Il muscolo di spalla è ideale per arrosti, stufati e brasati. Dalla spalla si ottiene anche il “prosciutto cotto di spalla”; la spalla è formata da: fesa e muscolo; con la prima, più pregiata e tenera, viene prodotto il salame; con il secondo, più duro, vengono preparati prodotti che richiedono una cottura lunga (cotechino, salame cotto, mortadella e würstel).

Costine o puntine (dette anche spuntature o costoline)

è la parte finale delle coste dopo lo spolpo per ricavare le carni da insaccare; è un taglio economico, povero di carne e ricco di tessuto connettivo; le costine sono molto saporite se cotte alla griglia. La rosticciana o costo leccio toscano è il taglio unico comprendente le costine non separate fra loro.

Gola e guanciale

Si tratta di un pezzo di carne ricavato dal collo, percorso da venature magre e una componente di grasso pregiato, diverso dal lardo di schiena e dalla pancetta.
Ha una consistenza più compatta e si usa per l’impasto del salame, ma poiché tiene bene la cottura viene utilizzato anche per fare il cotechino e lo zampone e la mortadella.

Pancetta

ricavata dal ventre del maiale, ha uno spessore di grasso inferiore al lardo ed un maggiore contenuto di tessuto muscolare (muscoli addominali) sia del lardo che del guanciale; ha diverse preparazioni: tesa o arrotolata, con cotenna o scotennata, insaporita con spezie e aromi oppure affumicata, stagionata o cotta, ecc… Viene usata come ingrediente in diverse ricette.

Testa

è un taglio poco pregiato; generalmente suddivisa in tre parti (magro, ossa e grasso) viene utilizzata in parte per la consumazione umana ed in parte per la produzione di farine proteiche per uso zootecnico.

Piedini

le zampe, private delle unghie, sono utilizzate per insaccare le carni (zampone); si cucinano con tutte le cotenne e perciò devono essere liberate del grasso con una lessatura prolungata.

Grasso

si distinguono diversi tipi di grasso: il lardo, il lardello, la sugna, il grasso di schiena, il grasso di gola; vengono tutti utilizzati nella preparazione degli insaccati cotti e stagionatii; dalla sugna, dopo un trattamento a caldo, filtrazione e colatura, si ottiene lo strutto.

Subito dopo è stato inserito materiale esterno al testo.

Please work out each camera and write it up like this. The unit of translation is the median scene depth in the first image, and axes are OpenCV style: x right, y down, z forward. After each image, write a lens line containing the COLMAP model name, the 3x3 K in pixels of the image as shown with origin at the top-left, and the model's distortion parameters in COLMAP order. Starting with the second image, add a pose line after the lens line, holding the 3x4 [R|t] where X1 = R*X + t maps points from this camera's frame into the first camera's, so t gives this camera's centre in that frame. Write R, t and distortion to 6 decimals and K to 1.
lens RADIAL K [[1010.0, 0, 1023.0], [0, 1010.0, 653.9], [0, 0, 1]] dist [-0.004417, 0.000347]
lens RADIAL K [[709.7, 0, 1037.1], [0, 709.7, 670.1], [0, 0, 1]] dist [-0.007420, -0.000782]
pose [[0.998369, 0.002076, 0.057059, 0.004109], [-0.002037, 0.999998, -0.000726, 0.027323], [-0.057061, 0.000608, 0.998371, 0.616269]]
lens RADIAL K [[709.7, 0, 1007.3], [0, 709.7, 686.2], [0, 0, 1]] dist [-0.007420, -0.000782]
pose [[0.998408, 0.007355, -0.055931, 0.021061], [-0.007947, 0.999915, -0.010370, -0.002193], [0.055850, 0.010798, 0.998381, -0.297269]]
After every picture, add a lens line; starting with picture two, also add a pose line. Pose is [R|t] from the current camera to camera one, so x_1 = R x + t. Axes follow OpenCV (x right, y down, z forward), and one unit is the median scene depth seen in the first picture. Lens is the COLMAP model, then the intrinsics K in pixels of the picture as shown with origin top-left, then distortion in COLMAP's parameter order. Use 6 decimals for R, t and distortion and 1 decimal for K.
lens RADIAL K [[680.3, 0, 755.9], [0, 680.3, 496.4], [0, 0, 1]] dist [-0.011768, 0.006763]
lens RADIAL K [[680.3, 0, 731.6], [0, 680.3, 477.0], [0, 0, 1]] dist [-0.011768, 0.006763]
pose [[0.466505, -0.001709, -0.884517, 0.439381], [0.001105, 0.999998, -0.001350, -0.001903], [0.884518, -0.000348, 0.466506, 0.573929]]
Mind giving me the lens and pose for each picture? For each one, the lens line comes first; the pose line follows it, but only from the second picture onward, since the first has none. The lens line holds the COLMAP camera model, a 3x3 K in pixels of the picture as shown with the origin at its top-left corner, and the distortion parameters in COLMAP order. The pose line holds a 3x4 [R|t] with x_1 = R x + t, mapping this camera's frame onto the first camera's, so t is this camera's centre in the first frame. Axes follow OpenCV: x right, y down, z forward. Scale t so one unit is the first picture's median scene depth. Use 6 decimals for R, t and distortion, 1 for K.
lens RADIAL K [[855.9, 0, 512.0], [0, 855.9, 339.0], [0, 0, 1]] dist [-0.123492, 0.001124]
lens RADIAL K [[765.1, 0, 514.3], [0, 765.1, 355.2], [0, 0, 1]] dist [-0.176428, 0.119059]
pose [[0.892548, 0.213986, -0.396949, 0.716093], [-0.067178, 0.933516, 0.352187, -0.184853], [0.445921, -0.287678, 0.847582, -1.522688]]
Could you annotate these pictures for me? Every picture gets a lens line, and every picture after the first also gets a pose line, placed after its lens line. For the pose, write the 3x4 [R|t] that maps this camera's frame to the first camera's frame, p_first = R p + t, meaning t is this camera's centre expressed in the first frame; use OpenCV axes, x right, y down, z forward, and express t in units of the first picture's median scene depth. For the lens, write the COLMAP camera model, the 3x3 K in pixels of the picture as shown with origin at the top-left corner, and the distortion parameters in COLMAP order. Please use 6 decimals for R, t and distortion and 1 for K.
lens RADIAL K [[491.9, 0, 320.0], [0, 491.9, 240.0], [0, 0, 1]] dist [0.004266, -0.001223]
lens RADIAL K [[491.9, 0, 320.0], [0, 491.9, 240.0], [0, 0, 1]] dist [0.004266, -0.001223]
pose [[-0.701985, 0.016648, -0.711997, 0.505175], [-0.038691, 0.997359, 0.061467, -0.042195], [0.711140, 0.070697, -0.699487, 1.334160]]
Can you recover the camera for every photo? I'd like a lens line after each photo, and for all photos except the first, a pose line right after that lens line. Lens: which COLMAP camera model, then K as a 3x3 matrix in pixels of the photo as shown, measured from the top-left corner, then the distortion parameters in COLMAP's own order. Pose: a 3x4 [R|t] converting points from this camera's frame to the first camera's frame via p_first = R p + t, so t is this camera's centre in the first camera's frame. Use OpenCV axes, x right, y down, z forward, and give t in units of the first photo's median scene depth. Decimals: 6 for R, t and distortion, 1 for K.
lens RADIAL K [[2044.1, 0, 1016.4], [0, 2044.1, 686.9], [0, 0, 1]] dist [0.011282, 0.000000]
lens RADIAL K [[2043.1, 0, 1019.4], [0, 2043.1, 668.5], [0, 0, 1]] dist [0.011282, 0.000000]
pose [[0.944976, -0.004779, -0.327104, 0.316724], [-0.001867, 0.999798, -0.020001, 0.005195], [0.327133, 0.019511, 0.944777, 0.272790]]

Per una cottura alla griglia, sono consigliate le braciole, le bistecche (di lonza, di filetto e di carré);
per una cottura arrosto, sono adatti il carré, il filetto, la lonza, le costine ed il cosciotto (la cottura in forno fornisce carni più morbide di quella a fuoco vivo, considerando il fatto che le carni suine, in genere, sono comunque tendenzialmente più asciutte di quelle bovine); per una cottura in umido, i tagli più indicati sono la lonza, il cosciotto, la spalla, i piedini e la testina; per la frittura, infine, sono ottimi i tagli più teneri come i nodini, il filetto, la lonza e le braciole.